Ce serait faire tort à M. Bosworth Smith que de rapporter à un calcul politique la peine qu’il a prise dans ces dernières années pour redresser l’opinion de ses compatriotes au sujet de Mahomet et du mahométisme. Avant tout littérateur et savant, il n’a abordé sa tâche en 1872 que du point de vue de la justice historique, au nom du principe de philosophie religieuse d’après lequel toutes les religions humaines ont une origine commune.

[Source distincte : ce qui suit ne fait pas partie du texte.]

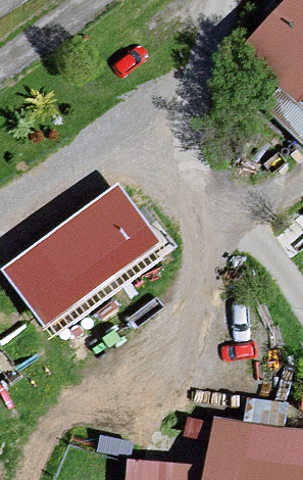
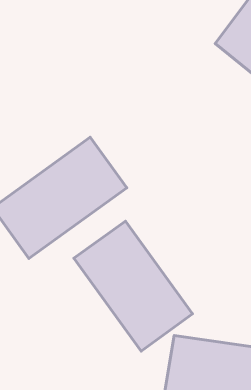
building: none -> [74,221,193,351]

Cette manière de comprendre les religions et leur histoire ne force nullement à leur attribuer à toutes une même valeur, tant s’en faut, mais elle ne permet plus aux partisans de l’une d’entre elles de lancer contre toutes les autres ces arrêts de condamnation absolue dont l’ancienne théologie était si prodigue. En étudiant l’islamisme à la lumière d’un tel principe, le savant anglais devait naturellement trouver bien des injustices dans les notions courantes, et il s’est appliqué à les corriger avec un zèle qui ne fait certainement aucun tort à la sincérité de son christianisme, mais qui confine parfois à l’enthousiasme et qui peut-être l’amène par momens à des appréciations selon nous un peu trop optimistes. Il faut comprendre ces entraînemens inévitables d’une première réaction contre des préjugés séculaires. Les lectures que M. Bosworth Smith fit sur cet intéressant sujet à Harrow en 1872 eurent du retentissement et furent répétées sur demande à l’Institution royale de Londres en février et mars 1874. Il en est sorti un beau livre intitulé Mohammed and Mohammedanism, dont la seconde édition a paru l’an dernier[1]. Pour les raisons que nous venons de déduire, les circonstances lui ont

  1. L’ouvrage est dédié, avec une galanterie conjugale toute anglaise, uxori suæ, laboris participi, comme studorum communitatis primitiæ.